▶ _Görev A_
Gelibolu tarihî alanıyla ilgili meclis konuşmasını iki cümleyle özetleyin.
▶ _Görev B_
Gelibolu tarihî alanıyla ilgili meclis konuşmasını son cümlesinin ardından sürdürün.

▶ _Belge metni_
-*-
| Konu: | ÇANAKKALE SAVAŞLARI GELİBOLU TARİHİ ALAN BAŞKANLIĞI KURULMASI HAKKINDA |
| Yasama Yılı: | 4 |
| Birleşim: | 105 |
| Tarih: | 18.06.2014 |
ALİ SARIBAŞ (Çanakkale) - Sayın Başkan, çok değerli milletvekilleri; öncelikle az önce İsmet Uçma Milletvekilimizin bir konuşmasını düzeltmek istiyorum. Şurada şöyle bir ifade var. Bir kere Çanakkale Gelibolu Yarımadası'nda savaşlardan bugün değin ne kadar hükûmet, gelmiş geçmiş ne kadar genel müdürlük, ne kadar devlet erkânı, ne kadar Genelkurmay başkanı varsa hepsine teşekkür ediyoruz hizmet açısından. Ancak, şu usul doğru değildir, aynen okuyorum tutanaktan: 1970 öncesi yani yıllara sari olarak köyler Çanakkale Savaşları'ndan sonra askerlerimizin bulunduğu tarihî alan parkları hiçbir zaman için gezilemiyordu, yasak anlamı. Bu çok doğru değildir. Bir kere önce bir bilgi sahibi olmak lazım. Tüm Türkiye'de, ben de dâhil, ilkokul 5 ve 4'üncü sınıftaki tüm insanlar o günkü alan kılavuzları yoktu ve tarih öğretmenleri tarafından 1970'ten önce de Türkiye Cumhuriyeti'nde askerî bölge de dâhil olmak üzere orayı hepimiz ziyaret ediyorduk. Bunu düzeltmek lazım. Bir yeri karalamak doğru değildir. Onun için, bu bilgi kirliliğini düzeltmek istiyorum yani bir haksızlık yapmayalım. Bir yeri karalamak doğru değildir. Varsa direkt hedefinizi söyleyebilirsiniz.
-*-
▶ _Gösterilen veriler_

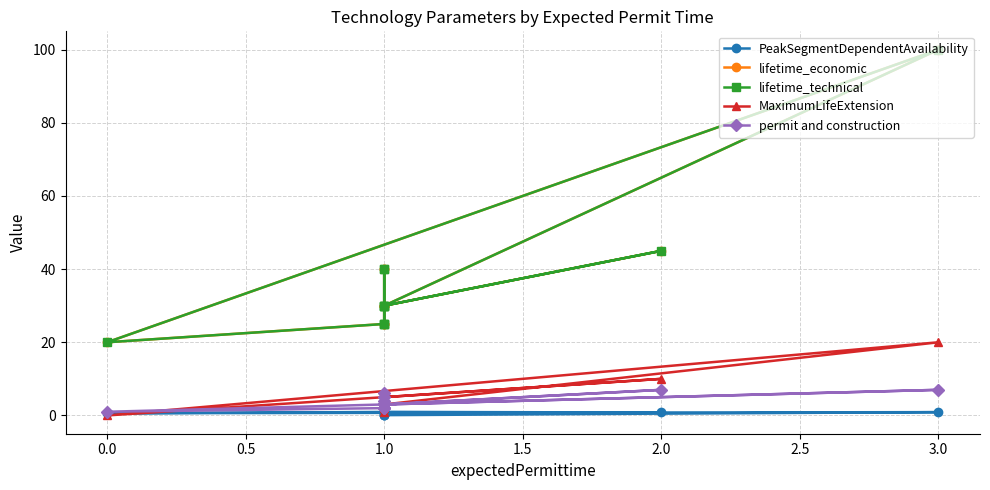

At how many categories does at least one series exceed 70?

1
-*-
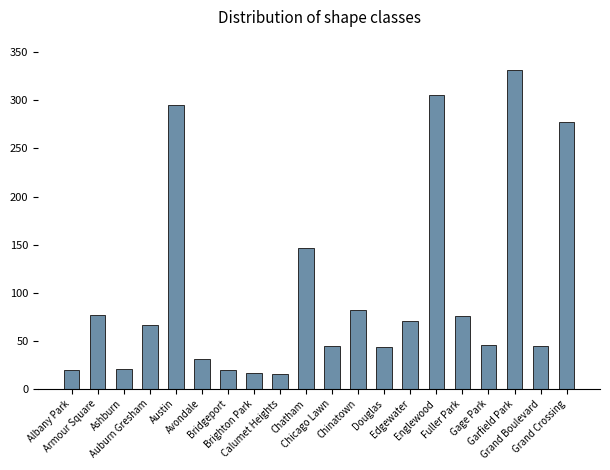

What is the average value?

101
-*-
▶ _Yazılı yanıt A_
Çanakkale Milletvekili Ali Sarıbaş, Gelibolu Yarımadası'na hizmet etmiş tüm hükûmetlere ve kurumlara teşekkür eder, ardından İsmet Uçma'nın 1970 öncesinde tarihî alanların gezilemediği yönündeki sözlerinin doğru olmadığını söyler. Sarıbaş, 1970'ten önce de tarih öğretmenleriyle askerî bölge dâhil alanın ziyaret edildiğini belirtir ve bir yeri karalamanın doğru olmadığını vurgular.

▶ _Yazılı yanıt B_
Ancak, orada söylemek istersek gelip orada orduyla ilgili bir sorun varsa biraz daha açalım. Orada Genelkurmay Başkanlığı bugün Bigalı köyü de dâhil olmak üzere bir sürü köye kendisi bizzat düzenlemeler yapmıştır. 1973'te çıkan o günkü yasa, kırk bir yıl önceki yasada da o günkü hâliyle yer almış, 2000'de çıkan yasalar da bugüne kadar getirilmiş ve şimdi yeni düzenlemeler yapıyor. O zaman Kültür Bakanlığı, Orman ve Savunma bakanlıkları, Genelkurmay hepsi 1970'den önce de oraya yatırım yapmıştır, halkın ayni yardımları da oraya toplanan paralarla yardım yapmıştır ama bir devri karalayarak sadece "Biz on iki yılda yatırım yapmak..." hiç doğru değildir. Özellikle bunu da öğretmek istiyorum. Özellikle de Sayın Bakanıma da buradan bir düzeltme yapmak istiyorum. "Millî" kelimesini çok güzel anlattınız ve söylemeye, vurgulamaya çalıştınız ancak niye tasarının başına "Millî" kelimesini koymuyorsunuz? Niye çekiniyorsunuz? Az önce "Bu bizim değerlerimizle, yargımızla farklı, eşleşmiyor. Onun için biz, millî olan bu duygularımızı paylaşan bu millî değerlerimizi burada kaldıramayız. Sadece barış olarak bakamayız." diyorsunuz ama getirdiğiniz bakanlığın tasarısında "millî" kelimesini başına koyamıyorsunuz. Ama Türkiye Cumhuriyetinin TC'sini, millî olan değerleri, millî olan bütün her şeyi yok etmeye çalıştığınız gibi bu kanun tasarısında da verilecek cevap size "millî" kelimesini ortadan kaldırmaktır.
RECEP ÖZEL (Isparta) - Öyle bir şey yok.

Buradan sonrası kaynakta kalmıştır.